Short task => In the flash-drive forum thread, what type of file system does the boot log report for drive F:?

===== Source extract

You should be able to format the drive in Device Manager. If that won't work try a 3rd part app like DBan or Killdisk.


----------



## tamachan (Oct 30, 2008)

No need for that, just download "Unlocker" it's easy to use, just right click the file, click unlocker then kill process or if you want to delete it, change it delete in the drop down menu.


----------



## shewillnotdie (Mar 2, 2009)

ok.... thanks for the help guys. i tried using that unlocker program, but when i right clicked the folders it didn't have the option you said would be available.

so i assumed it was because i didn't reboot the computer after i installed. so i rebooted WITH the flash drive in. and well. i think windows took care of it, just have no idea how... it said a disc needs to be checked for consistency or w/e, and when i opened the flash drive when it was done, all the folders turned into like 3kb files and were all deleteable and this boot log was in there.

problem solved, but i'm not sure how?... anyone know what just happened?

EDIT UPDATE: I was able to remove the files, but the drive was still half full when i checked it's properties. so I right click "format disc" like you said and now it's all good. 

BOOTEX:

Checking file system on F:
The type of the file system is FAT.


One of your disks needs to be checked for consistency. You
may cancel the disk check, but it is strongly recommended
that you continue.
Windows will now check the disk. 
Volume Serial Number is 53EB-C40D
Unrecoverable error in folder \The Used.
Convert folder to file (Y/N)? Yes
Unrecoverable error in folder \Simon and Garfunkel.
Convert folder to file (Y/N)? Yes
Unrecoverable error in folder \Ben Prestage.
Convert folder to file (Y/N)? Yes
Unrecoverable error in folder \The Essential.
Convert folder to file (Y/N)? Yes
Unrecoverable error in folder \Bob Dylan.
Convert folder to file (Y/N)? Yes
Unrecoverable error in folder \***.
Convert folder to file (Y/N)? Yes
Unrecoverable error in folder \Radiohead.
Convert folder to file (Y/N)? Yes
Convert lost chains to files (Y/N)? Yes
1208647680 bytes in 143 recovered files.
Windows has made corrections to the file system.

2117828608 bytes total disk space.
32768 bytes in 1 folders.
1941995520 bytes in 151 files.
175800320 bytes available on disk.

32768 bytes in each allocation unit.
64631 total allocation units on disk.
5365 allocation units available on disk.


----------

==========
===== Data

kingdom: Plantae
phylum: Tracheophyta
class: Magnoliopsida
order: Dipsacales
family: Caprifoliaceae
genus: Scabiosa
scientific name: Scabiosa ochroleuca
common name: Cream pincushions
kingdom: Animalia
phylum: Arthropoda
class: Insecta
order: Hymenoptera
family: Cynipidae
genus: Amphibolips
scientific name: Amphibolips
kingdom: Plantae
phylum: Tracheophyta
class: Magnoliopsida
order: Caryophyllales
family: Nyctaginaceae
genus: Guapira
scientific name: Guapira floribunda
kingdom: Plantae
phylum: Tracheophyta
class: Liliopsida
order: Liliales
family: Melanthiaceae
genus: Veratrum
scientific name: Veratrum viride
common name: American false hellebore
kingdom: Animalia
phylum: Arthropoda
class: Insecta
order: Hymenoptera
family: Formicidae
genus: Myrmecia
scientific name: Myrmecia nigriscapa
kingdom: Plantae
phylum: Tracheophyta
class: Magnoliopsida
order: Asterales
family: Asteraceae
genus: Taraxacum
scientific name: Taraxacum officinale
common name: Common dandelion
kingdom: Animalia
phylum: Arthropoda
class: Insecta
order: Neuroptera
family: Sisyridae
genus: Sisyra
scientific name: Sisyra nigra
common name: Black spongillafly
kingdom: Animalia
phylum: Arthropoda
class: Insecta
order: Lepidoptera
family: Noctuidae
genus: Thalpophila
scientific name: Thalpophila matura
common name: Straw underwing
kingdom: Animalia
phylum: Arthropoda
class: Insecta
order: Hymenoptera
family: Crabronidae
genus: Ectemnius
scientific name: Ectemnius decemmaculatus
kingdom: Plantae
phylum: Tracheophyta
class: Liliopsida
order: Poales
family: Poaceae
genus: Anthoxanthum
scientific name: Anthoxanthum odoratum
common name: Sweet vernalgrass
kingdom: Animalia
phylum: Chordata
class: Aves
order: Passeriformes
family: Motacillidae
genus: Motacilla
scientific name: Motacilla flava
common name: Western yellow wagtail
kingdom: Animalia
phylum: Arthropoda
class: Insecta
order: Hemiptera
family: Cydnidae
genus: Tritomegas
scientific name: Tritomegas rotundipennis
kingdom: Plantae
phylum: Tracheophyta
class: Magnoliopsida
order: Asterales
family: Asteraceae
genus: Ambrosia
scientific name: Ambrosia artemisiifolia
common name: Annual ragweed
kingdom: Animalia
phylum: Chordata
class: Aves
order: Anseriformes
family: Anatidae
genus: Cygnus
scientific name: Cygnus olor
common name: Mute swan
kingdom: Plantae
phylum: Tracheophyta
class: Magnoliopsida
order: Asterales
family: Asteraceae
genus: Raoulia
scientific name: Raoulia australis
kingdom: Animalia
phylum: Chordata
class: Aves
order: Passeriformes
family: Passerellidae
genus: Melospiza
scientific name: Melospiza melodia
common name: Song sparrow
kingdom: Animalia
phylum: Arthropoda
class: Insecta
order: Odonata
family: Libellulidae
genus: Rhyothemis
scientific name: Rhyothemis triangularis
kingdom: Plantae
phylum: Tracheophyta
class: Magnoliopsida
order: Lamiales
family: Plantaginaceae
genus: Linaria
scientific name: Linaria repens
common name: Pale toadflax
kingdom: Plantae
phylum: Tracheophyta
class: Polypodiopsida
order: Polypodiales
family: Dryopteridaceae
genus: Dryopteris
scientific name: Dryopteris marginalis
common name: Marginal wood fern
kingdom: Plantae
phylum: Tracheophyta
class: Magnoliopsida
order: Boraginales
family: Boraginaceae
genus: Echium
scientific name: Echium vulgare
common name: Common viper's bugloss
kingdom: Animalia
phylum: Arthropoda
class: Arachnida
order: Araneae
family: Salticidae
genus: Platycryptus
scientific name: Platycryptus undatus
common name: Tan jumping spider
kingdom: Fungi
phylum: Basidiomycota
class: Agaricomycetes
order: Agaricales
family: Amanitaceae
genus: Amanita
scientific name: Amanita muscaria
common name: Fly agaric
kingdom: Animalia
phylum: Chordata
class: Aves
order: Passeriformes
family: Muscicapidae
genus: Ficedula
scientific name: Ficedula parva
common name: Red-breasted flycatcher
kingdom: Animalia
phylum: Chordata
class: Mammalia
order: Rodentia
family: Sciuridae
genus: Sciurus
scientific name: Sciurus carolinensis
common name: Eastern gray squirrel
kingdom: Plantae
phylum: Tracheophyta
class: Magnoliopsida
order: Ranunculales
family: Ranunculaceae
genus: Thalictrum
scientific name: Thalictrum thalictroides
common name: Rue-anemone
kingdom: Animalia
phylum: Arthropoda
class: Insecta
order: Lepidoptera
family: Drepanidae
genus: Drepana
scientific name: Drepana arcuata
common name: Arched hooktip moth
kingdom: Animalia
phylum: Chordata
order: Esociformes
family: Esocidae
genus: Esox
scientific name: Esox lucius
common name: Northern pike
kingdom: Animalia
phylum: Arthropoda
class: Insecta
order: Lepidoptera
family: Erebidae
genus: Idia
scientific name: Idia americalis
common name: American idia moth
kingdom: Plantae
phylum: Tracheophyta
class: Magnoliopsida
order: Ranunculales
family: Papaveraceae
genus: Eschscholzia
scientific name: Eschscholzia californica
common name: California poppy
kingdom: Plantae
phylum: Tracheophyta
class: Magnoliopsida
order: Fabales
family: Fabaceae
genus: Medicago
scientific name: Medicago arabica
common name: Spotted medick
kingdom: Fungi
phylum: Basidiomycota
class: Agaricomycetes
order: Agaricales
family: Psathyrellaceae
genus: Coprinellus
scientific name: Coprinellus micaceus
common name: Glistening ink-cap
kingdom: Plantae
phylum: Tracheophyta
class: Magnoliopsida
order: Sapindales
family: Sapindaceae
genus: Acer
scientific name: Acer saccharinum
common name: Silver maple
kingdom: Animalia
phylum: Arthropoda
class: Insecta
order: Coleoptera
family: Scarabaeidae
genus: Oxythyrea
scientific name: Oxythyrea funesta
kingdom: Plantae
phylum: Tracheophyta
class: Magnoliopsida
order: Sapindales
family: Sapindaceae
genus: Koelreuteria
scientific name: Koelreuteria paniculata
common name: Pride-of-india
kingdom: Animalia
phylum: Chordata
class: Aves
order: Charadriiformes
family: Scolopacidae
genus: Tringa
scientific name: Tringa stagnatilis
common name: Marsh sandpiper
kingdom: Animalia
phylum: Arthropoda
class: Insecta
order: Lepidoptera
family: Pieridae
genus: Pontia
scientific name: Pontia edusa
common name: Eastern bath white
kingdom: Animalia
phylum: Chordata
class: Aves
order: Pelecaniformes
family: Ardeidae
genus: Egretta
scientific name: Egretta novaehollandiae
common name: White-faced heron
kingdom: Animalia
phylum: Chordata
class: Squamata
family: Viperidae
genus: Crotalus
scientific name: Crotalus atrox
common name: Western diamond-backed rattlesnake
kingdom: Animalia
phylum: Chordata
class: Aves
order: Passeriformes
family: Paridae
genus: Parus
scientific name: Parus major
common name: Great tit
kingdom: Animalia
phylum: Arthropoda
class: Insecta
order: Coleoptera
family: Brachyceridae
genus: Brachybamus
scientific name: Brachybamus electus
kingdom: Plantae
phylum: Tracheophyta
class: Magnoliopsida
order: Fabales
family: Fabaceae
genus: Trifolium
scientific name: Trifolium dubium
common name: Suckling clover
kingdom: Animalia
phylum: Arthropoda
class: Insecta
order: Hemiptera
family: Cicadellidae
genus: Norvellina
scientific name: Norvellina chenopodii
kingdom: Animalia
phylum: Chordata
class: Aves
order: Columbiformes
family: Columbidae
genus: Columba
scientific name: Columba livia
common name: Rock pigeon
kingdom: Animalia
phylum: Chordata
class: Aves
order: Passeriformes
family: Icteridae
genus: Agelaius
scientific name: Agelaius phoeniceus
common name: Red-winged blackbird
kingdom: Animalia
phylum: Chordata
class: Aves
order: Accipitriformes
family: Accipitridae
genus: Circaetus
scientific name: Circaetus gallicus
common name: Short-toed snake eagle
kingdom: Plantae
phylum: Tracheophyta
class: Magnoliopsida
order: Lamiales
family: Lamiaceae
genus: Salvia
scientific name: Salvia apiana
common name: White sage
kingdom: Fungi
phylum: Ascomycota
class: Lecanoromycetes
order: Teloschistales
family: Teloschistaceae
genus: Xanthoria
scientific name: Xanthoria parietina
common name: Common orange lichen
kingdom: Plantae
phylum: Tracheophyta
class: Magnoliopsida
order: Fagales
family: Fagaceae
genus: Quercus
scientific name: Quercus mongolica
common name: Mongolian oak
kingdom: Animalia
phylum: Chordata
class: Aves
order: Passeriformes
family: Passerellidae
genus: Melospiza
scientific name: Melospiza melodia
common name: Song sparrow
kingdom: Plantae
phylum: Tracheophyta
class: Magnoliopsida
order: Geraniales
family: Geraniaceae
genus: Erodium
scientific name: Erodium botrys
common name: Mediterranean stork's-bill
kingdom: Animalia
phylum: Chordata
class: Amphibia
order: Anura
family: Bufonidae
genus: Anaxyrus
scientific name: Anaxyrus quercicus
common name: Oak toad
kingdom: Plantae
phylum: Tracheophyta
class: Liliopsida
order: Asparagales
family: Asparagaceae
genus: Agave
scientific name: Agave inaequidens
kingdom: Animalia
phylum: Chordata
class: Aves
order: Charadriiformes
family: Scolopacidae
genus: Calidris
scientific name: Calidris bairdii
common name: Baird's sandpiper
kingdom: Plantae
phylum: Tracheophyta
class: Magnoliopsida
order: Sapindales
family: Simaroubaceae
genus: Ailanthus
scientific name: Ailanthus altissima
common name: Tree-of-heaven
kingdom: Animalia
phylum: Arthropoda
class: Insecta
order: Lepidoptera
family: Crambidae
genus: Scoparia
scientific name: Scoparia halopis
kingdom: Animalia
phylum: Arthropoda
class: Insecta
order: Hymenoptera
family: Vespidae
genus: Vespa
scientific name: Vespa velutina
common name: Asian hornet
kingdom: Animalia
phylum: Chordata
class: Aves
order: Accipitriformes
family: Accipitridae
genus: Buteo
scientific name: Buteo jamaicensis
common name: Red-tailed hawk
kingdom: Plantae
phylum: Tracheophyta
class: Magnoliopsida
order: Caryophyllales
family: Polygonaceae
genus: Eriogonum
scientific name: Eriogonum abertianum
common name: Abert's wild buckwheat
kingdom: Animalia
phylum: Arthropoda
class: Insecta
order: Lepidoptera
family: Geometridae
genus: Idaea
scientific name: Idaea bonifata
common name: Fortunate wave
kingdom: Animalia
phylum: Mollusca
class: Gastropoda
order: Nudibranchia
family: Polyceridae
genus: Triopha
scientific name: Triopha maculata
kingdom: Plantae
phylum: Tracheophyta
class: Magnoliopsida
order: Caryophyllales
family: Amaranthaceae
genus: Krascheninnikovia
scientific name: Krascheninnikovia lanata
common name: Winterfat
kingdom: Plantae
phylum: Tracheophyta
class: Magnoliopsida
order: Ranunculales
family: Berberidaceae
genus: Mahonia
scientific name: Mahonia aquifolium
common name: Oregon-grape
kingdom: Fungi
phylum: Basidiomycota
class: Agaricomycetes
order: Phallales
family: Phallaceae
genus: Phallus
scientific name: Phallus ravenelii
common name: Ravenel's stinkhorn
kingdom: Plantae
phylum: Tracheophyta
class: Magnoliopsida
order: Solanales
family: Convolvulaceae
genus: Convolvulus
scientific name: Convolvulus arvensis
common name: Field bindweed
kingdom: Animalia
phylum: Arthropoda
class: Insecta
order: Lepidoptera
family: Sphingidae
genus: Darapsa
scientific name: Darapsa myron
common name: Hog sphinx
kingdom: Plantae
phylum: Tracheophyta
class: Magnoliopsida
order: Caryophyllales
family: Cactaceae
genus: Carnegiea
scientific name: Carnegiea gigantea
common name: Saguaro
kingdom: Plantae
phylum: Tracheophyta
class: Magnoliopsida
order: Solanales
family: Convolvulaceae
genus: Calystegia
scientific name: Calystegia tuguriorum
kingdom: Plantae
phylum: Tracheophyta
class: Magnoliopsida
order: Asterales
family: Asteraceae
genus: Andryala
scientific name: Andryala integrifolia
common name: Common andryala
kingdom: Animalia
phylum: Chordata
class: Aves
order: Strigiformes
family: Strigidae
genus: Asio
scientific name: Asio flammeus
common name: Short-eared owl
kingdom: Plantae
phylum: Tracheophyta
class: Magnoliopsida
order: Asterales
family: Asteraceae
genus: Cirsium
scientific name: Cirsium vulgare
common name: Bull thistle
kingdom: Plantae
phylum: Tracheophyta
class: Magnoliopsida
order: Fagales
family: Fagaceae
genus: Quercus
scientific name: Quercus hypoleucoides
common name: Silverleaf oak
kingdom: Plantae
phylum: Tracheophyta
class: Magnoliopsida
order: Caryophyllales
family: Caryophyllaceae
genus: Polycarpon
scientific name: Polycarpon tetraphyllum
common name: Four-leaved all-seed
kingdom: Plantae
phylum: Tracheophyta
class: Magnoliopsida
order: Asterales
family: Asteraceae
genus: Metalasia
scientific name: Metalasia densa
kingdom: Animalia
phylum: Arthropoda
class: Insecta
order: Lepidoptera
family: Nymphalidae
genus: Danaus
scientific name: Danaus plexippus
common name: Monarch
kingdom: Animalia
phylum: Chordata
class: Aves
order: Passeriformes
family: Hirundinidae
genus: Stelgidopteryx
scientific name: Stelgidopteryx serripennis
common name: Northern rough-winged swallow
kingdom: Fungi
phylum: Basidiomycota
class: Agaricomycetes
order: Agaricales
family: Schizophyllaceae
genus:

==========

The result => FAT